(Collected data)
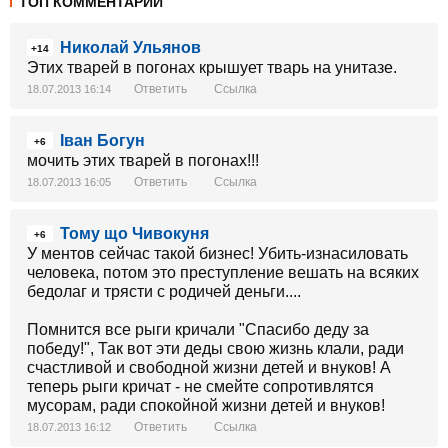
ТОП КОММЕНТАРИИ
Николай Ульянов
+14
Этих тварей в погонах крышует тварь на унитазе.
Ответить
Ссылка
18.07.2013 16:14
Іван Богун
+6
мочить этих тварей в погонах!!!
Ответить
Ссылка
18.07.2013 16:05
Тому що Чивокуня
+6
У ментов сейчас такой бизнес! Убить-изнасиловать
человека, потом это преступление вешать на всяких
бедолаг и трясти с родичей деньги....
Помнится все рыги кричали "Спасибо деду за
победу!", Так вот эти деды свою жизнь клали, ради
счастливой и свободной жизни детей и внуков! А
теперь рыги кричат - не смейте сопротивлятся
мусорам, ради спокойной жизни детей и внуков!
Ответить
Ссылка
18.07.2013 16:12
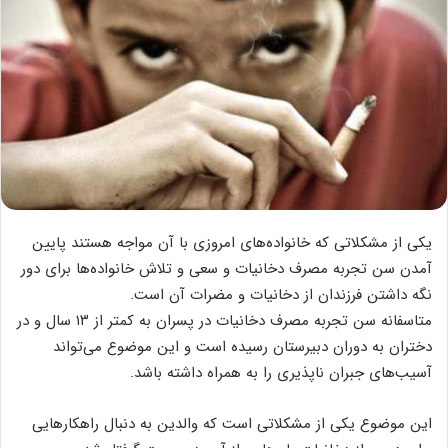
یکی از مشکلاتی که خانواده‌های امروزی با آن مواجه هستند پایین
آمدن سن تجربه مصرف دخانیات و سعی و تلاش خانواده‌ها برای دور
نگه داشتن فرزندان از دخانیات و مضرات آن است.
متاسفانه سن تجربه مصرف دخانیات در پسران به کمتر از ۱۳ سال و در
دختران به دوران دبیرستان رسیده است و این موضوع می‌تواند
آسیب‌های جبران ناپذیری را به همراه داشته باشد.
این موضوع یکی از مشکلاتی است که والدین به دنبال راهکارهایی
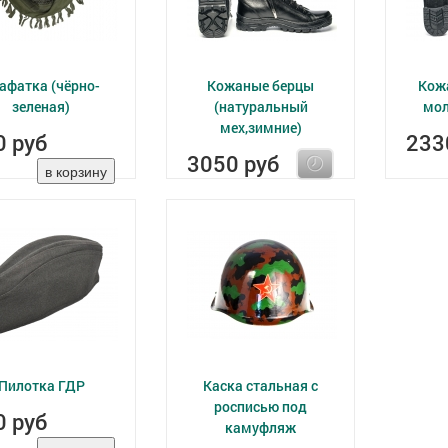
афатка (чёрно-
Кожаные берцы
Кож
зеленая)
(натуральный
мол
мех,зимние)
0 руб
233
3050 руб
Пилотка ГДР
Каска стальная с
росписью под
0 руб
камуфляж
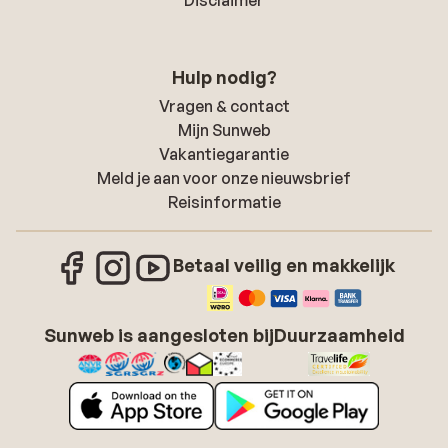
Disclaimer
Hulp nodig?
Vragen & contact
Mijn Sunweb
Vakantiegarantie
Meld je aan voor onze nieuwsbrief
Reisinformatie
Betaal veilig en makkelijk
Sunweb is aangesloten bij
Duurzaamheid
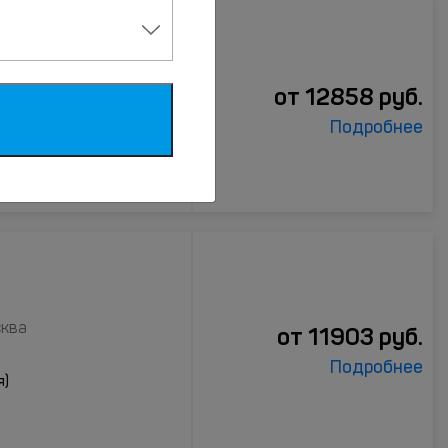
TC Hotel
 дом 12, Москва
от
12858
руб.
Подробнее
сква
от
11903
руб.
Подробнее
я)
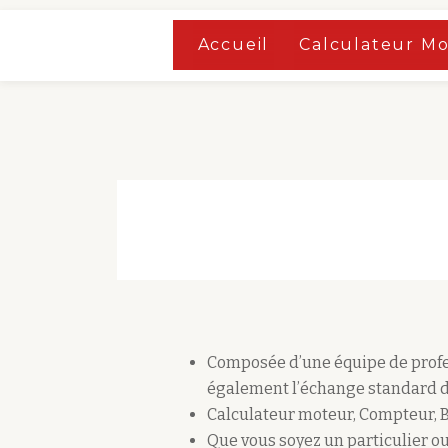
Accueil
»
Boutique
Accueil
Calculateur M
Aller
Accueil
»
Boutique
au
contenu
Composée d’une équipe de profes
également l’échange standard d
Calculateur moteur, Compteur, 
Que vous soyez un particulier ou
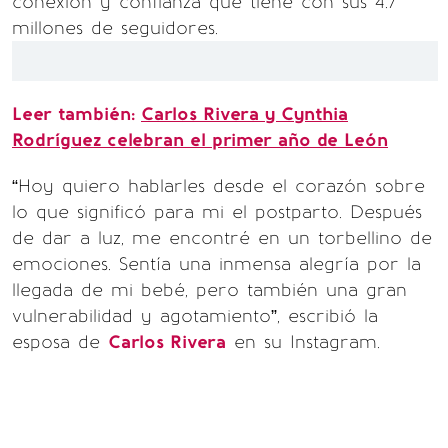
conexión y confianza que tiene con sus 4.7
millones de seguidores.
Leer también:
Carlos Rivera y Cynthia
Rodríguez celebran el primer año de León
“Hoy quiero hablarles desde el corazón sobre
lo que significó para mi el postparto. Después
de dar a luz, me encontré en un torbellino de
emociones. Sentía una inmensa alegría por la
llegada de mi bebé, pero también una gran
vulnerabilidad y agotamiento”, escribió la
esposa de
Carlos Rivera
en su Instagram.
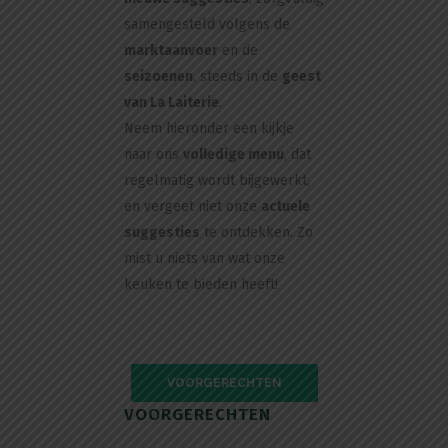
samengesteld volgens de
marktaanvoer
en de
seizoenen
, steeds in de
geest
van La Laiterie
.
Neem hieronder een kijkje
naar ons
volledige menu
, dat
regelmatig wordt bijgewerkt,
en vergeet niet onze
actuele
suggesties
te ontdekken. Zo
mist u niets van wat onze
keuken te bieden heeft!
VOORGERECHTEN
VOORGERECHTEN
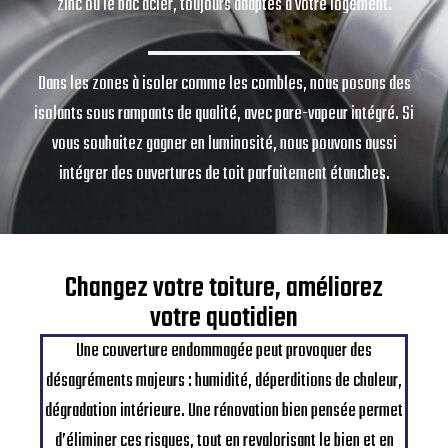
zinc ou le bac acier, toujours adaptés à votre logement.
Dans les zones à isoler comme les combles, nous posons des
isolants sous rampants de qualité, avec pare-vapeur intégré. Si
vous souhaitez gagner en luminosité, nous pouvons aussi
intégrer des ouvertures de toit parfaitement étanches.
Changez votre toiture, améliorez
votre quotidien
Une couverture endommagée peut provoquer des
désagréments majeurs : humidité, déperditions de chaleur,
dégradation intérieure. Une rénovation bien pensée permet
d’éliminer ces risques, tout en revalorisant le bien et en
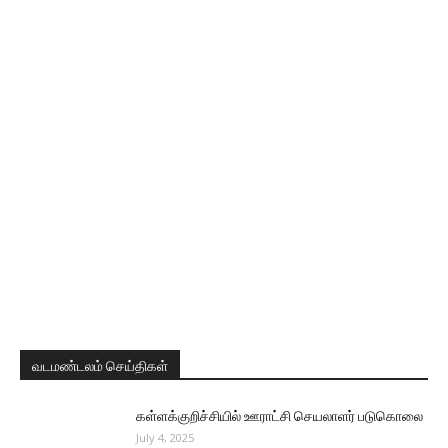
வடமண்டலம் செய்திகள்
கள்ளக்குறிச்சியில் ஊராட்சி செயலாளர் படுகொலை
July 4, 2025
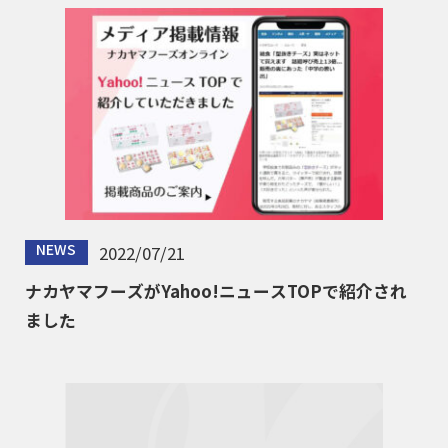
NEWS
2022/07/21
ナカヤマフーズがYahoo!ニュースTOPで紹介され
ました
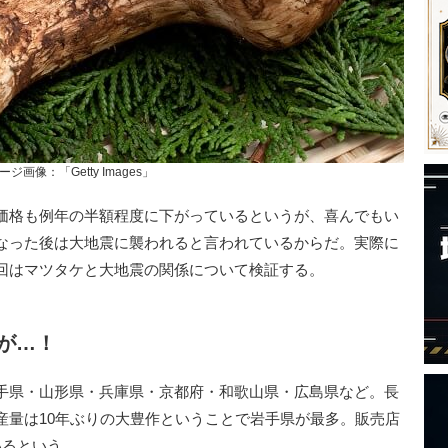
ージ画像：「Getty Images」
価格も例年の半額程度に下がっているというが、喜んでもい
なった後は大地震に襲われると言われているからだ。実際に
回はマツタケと大地震の関係について検証する。
が…！
手県・山形県・兵庫県・京都府・和歌山県・広島県など。長
産量は10年ぶりの大豊作ということで岩手県が最多。販売店
いるという。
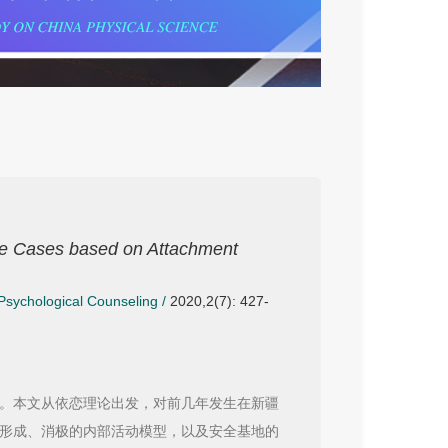
ide Cases based on Attachment
 Psychological Counseling
/
2020,2(7): 427-
。本文从依恋理论出发，对前几年发生在新疆
形成、消极的内部活动模型，以及安全基地的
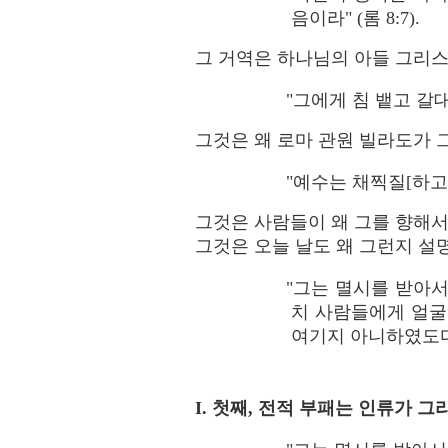
음이라" (롬 8:7).
그 거역은 하나님의 아들 그리
"그에게 침 뱉고 갈대를
그것은 왜 로마 관원 빌라도가
"예수는 채찍질[하고]
그것은 사람들이 왜 그를 향해서
그것은 오늘 날도 왜 그런지 설
"그는 멸시를 받아
치 사람들에게 얼굴
여기지 아니하였도다" (
I. 첫째, 전적 부패는 인류가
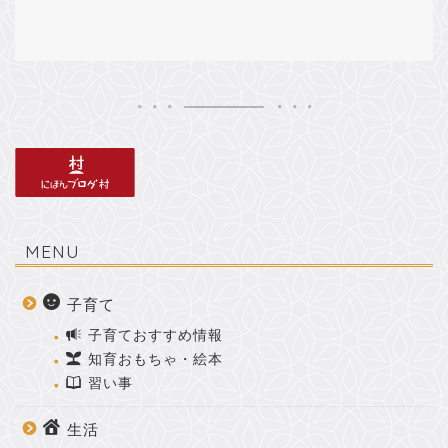
MENU
子育て
子育ておすすめ情報
知育おもちゃ・絵本
習い事
生活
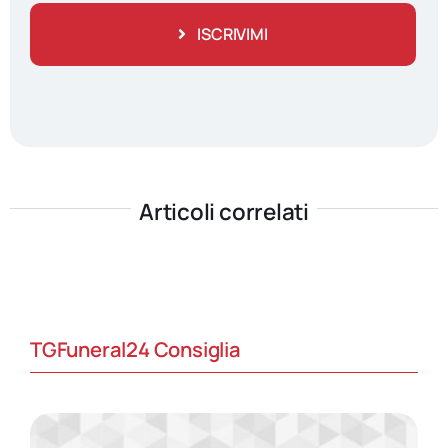
ISCRIVIMI
Articoli correlati
TGFuneral24 Consiglia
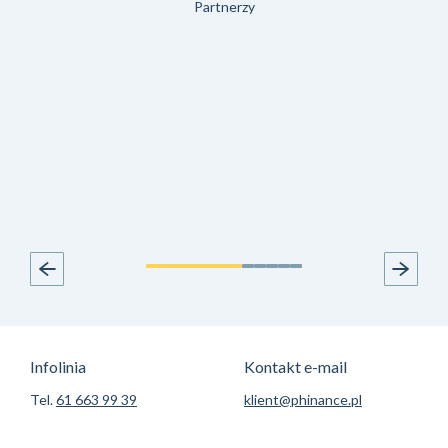
Partnerzy
Infolinia
Kontakt e-mail
Tel.
61 663 99 39
klient@phinance.pl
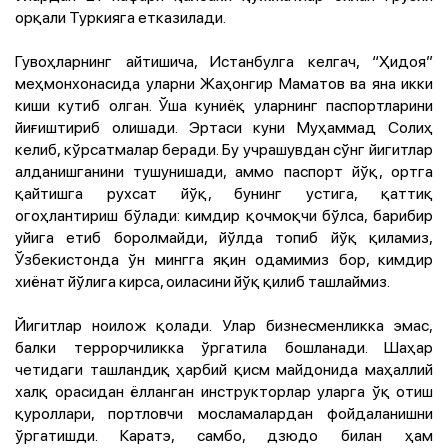
орқали Туркияга етказилади.
Гувоҳларнинг айтишича, Истанбулга келгач, “Ҳидоя”
меҳмонхонасида уларни Жаҳонгир Маматов ва яна икки
киши кутиб олган. Ўша куниёқ уларнинг паспортларини
йиғиштириб олишади. Эртаси куни Муҳаммад Солиҳ
келиб, кўрсатмалар беради. Бу учрашувдан сўнг йигитлар
алданишганини тушунишади, аммо паспорт йўқ, ортга
қайтишга рухсат йўқ, бунинг устига, қаттиқ
огоҳлантириш бўлади: кимдир қочмоқчи бўлса, барибир
уйига етиб боролмайди, йўлда топиб йўқ қиламиз,
Ўзбекистонда ўн мингга яқин одамимиз бор, кимдир
хиёнат йўлига кирса, оиласини йўқ қилиб ташлаймиз.
Йигитлар ноилож қолади. Улар бизнесменликка эмас,
балки террорчиликка ўргатила бошланади. Шаҳар
четидаги ташландиқ ҳарбий қисм майдонида маҳаллий
халқ орасидан ёлланган инструкторлар уларга ўқ отиш
қуроллари, портловчи мосламалардан фойдаланишни
ўргатишди. Каратэ, самбо, дзюдо билан ҳам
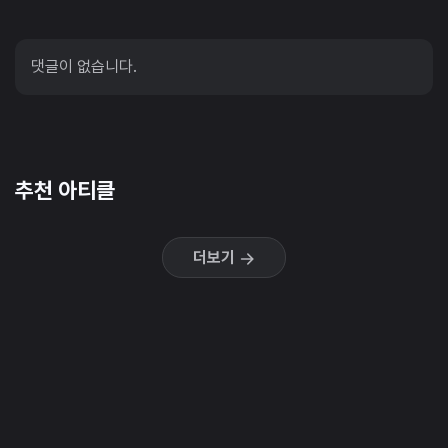
댓글이 없습니다.
추천 아티클
더보기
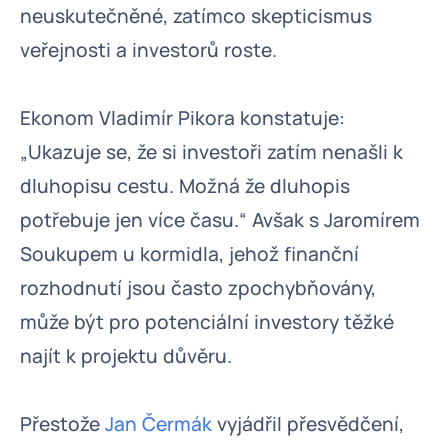
neuskutečněné, zatímco skepticismus
veřejnosti a investorů roste.
Ekonom Vladimír Pikora konstatuje:
„Ukazuje se, že si investoři zatím nenašli k
dluhopisu cestu. Možná že dluhopis
potřebuje jen více času.“ Avšak s Jaromírem
Soukupem u kormidla, jehož finanční
rozhodnutí jsou často zpochybňovány,
může být pro potenciální investory těžké
najít k projektu důvěru.
Přestože
Jan Čermák
vyjádřil přesvědčení,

§ INSTRUCTION
All that should appear in the answer is the lines above from the line with "回はマツタケと大地震の関係について検証する。" through the line with "қуроллари, портловчи мосламалардан", retyped exactly, pictures left out.

§ RESULT OF THIS TASK
回はマツタケと大地震の関係について検証する。
が…！
手県・山形県・兵庫県・京都府・和歌山県・広島県など。長
産量は10年ぶりの大豊作ということで岩手県が最多。販売店
いるという。
ide Cases based on Attachment
 Psychological Counseling
/
2020,2(7): 427-
。本文从依恋理论出发，对前几年发生在新疆
形成、消极的内部活动模型，以及安全基地的
음이라" (롬 8:7).
그 거역은 하나님의 아들 그리
"그에게 침 뱉고 갈대를
그것은 왜 로마 관원 빌라도가
"예수는 채찍질[하고]
그것은 사람들이 왜 그를 향해서
그것은 오늘 날도 왜 그런지 설
"그는 멸시를 받아
치 사람들에게 얼굴
여기지 아니하였도다" (
I. 첫째, 전적 부패는 인류가
MENU
子育て
子育ておすすめ情報
知育おもちゃ・絵本
習い事
生活
ISCRIVIMI
Articoli correlati
TGFuneral24 Consiglia
Partnerzy
Infolinia
Kontakt e-mail
Tel.
61 663 99 39
klient@phinance.pl
орқали Туркияга етказилади.
Гувоҳларнинг айтишича, Истанбулга келгач, “Ҳидоя”
меҳмонхонасида уларни Жаҳонгир Маматов ва яна икки
киши кутиб олган. Ўша куниёқ уларнинг паспортларини
йиғиштириб олишади. Эртаси куни Муҳаммад Солиҳ
келиб, кўрсатмалар беради. Бу учрашувдан сўнг йигитлар
алданишганини тушунишади, аммо паспорт йўқ, ортга
қайтишга рухсат йўқ, бунинг устига, қаттиқ
огоҳлантириш бўлади: кимдир қочмоқчи бўлса, барибир
уйига етиб боролмайди, йўлда топиб йўқ қиламиз,
Ўзбекистонда ўн мингга яқин одамимиз бор, кимдир
хиёнат йўлига кирса, оиласини йўқ қилиб ташлаймиз.
Йигитлар ноилож қолади. Улар бизнесменликка эмас,
балки террорчиликка ўргатила бошланади. Шаҳар
четидаги ташландиқ ҳарбий қисм майдонида маҳаллий
халқ орасидан ёлланган инструкторлар уларга ўқ отиш
қуроллари, портловчи мосламалардан фойдаланишни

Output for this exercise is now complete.